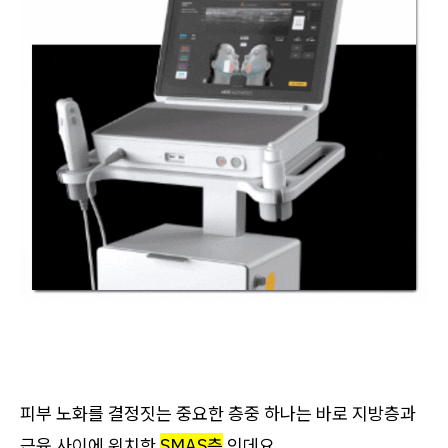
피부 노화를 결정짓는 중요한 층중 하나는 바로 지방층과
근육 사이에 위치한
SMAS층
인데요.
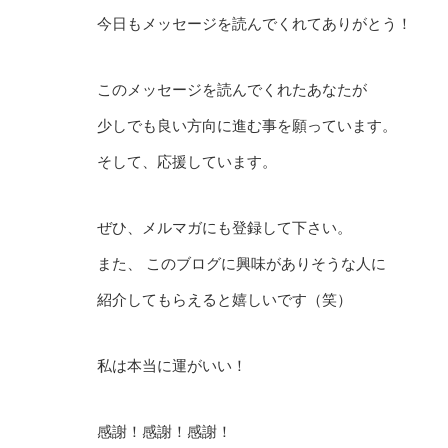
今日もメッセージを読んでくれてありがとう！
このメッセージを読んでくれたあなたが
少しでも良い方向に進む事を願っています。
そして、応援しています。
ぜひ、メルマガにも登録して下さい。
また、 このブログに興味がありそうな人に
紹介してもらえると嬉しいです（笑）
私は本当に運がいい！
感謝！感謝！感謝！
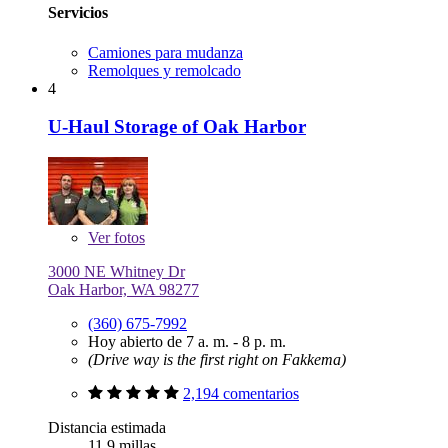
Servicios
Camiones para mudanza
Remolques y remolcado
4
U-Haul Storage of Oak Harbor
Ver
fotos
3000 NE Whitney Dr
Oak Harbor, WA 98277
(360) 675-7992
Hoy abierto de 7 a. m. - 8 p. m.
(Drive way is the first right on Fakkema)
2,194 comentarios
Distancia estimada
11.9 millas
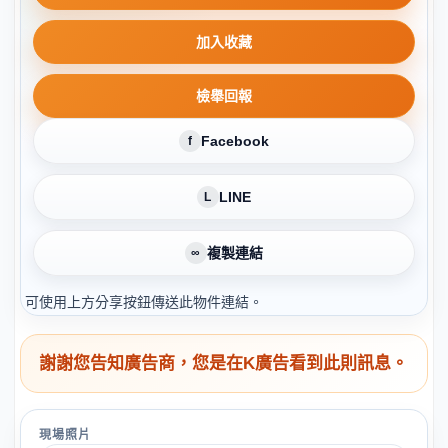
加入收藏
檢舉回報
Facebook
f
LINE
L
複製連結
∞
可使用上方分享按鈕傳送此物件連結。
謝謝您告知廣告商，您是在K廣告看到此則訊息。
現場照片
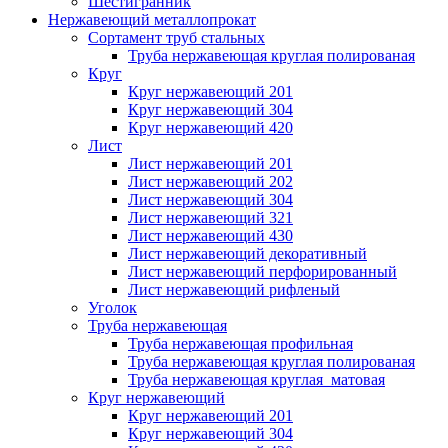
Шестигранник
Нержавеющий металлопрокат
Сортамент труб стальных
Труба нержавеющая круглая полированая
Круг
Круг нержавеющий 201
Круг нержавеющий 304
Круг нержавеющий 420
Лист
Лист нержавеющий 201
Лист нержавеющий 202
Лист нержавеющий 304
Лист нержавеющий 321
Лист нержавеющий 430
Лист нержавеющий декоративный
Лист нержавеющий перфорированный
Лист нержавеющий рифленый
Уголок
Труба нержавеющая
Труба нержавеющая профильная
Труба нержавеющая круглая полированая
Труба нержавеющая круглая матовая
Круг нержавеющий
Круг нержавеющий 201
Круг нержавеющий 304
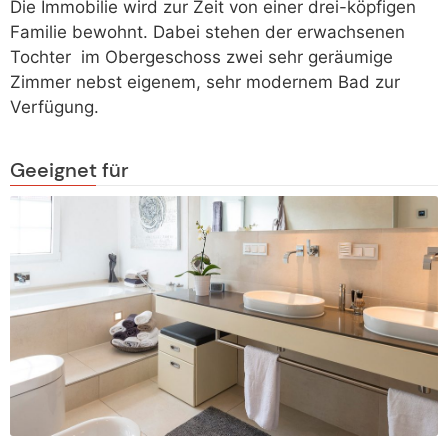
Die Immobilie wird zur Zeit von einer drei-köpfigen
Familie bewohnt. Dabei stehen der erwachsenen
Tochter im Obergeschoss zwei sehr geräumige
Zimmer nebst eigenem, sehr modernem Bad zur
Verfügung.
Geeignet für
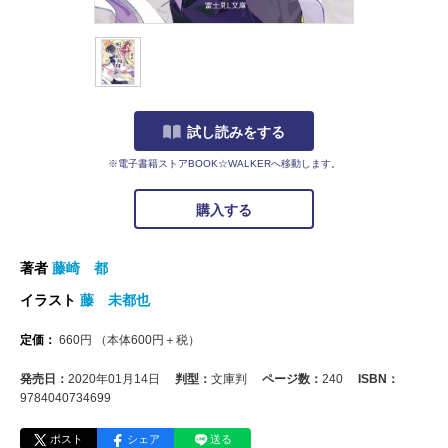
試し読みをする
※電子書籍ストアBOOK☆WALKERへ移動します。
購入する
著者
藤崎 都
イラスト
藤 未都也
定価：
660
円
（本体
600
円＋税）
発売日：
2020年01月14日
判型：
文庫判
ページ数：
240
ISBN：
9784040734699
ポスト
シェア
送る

______________________________

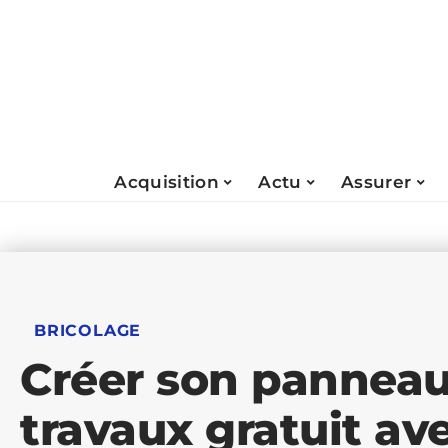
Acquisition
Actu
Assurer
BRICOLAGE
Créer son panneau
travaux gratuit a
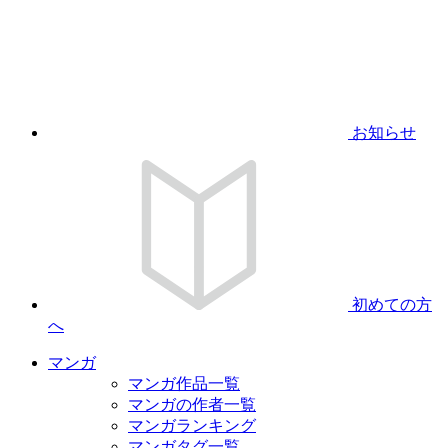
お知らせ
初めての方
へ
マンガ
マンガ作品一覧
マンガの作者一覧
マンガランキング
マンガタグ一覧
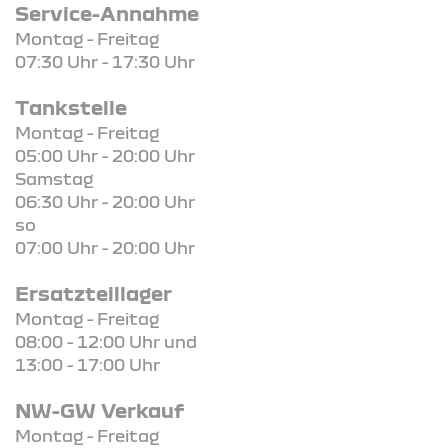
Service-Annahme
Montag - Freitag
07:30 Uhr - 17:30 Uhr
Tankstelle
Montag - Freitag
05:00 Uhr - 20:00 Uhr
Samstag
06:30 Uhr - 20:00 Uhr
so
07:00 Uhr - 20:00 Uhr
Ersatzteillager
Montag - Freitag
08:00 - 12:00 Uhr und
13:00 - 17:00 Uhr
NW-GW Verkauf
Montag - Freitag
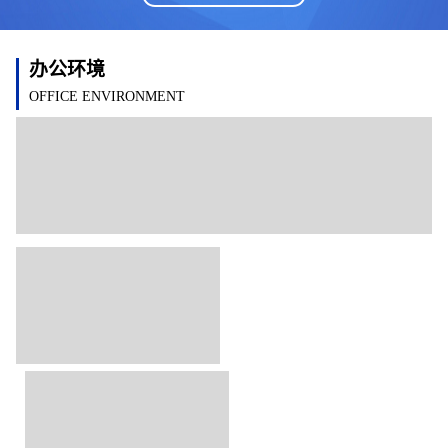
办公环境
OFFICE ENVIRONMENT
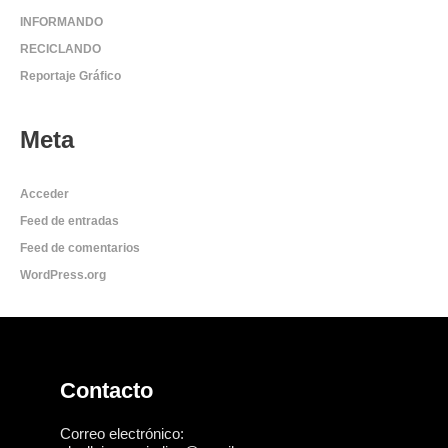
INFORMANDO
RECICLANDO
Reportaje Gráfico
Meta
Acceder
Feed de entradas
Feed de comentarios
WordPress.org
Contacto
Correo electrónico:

______________________________

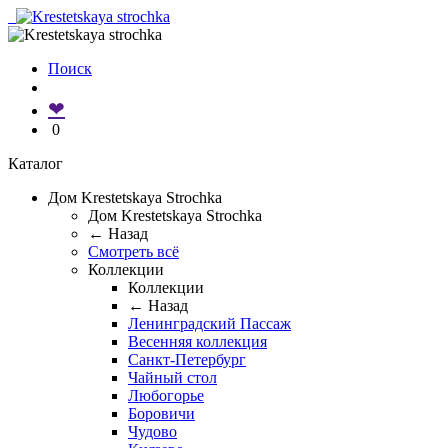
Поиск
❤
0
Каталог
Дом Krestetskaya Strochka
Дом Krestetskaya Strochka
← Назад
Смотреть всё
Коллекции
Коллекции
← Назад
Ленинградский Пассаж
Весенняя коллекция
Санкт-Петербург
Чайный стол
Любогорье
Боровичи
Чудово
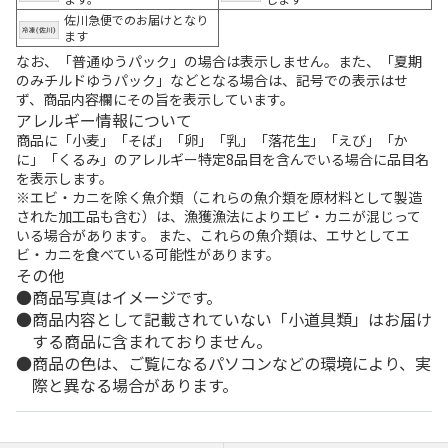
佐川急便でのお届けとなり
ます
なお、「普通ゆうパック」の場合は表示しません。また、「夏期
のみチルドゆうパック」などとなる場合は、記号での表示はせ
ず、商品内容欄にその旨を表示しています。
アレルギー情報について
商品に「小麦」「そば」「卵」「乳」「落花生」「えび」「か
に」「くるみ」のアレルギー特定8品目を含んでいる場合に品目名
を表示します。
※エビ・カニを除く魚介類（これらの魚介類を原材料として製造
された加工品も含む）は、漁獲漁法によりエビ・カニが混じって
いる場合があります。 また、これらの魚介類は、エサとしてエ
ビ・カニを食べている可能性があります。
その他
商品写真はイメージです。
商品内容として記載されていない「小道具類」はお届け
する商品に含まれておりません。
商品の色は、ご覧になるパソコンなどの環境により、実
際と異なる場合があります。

______________________________

_Task to complete_: Set down again, word for word, every line from the one with "피부 노화를 결정짓는 중요한 층중 하나는 바로 지방층과" to the one with "U-Haul Storage of Oak Harbor" in the entries above, and omit the pictures.

_Solution for this task_:
피부 노화를 결정짓는 중요한 층중 하나는 바로 지방층과
근육 사이에 위치한
SMAS층
인데요.
今日もメッセージを読んでくれてありがとう！
このメッセージを読んでくれたあなたが
少しでも良い方向に進む事を願っています。
そして、応援しています。
ぜひ、メルマガにも登録して下さい。
また、 このブログに興味がありそうな人に
紹介してもらえると嬉しいです（笑）
私は本当に運がいい！
感謝！感謝！感謝！
Servicios
Camiones para mudanza
Remolques y remolcado
4
U-Haul Storage of Oak Harbor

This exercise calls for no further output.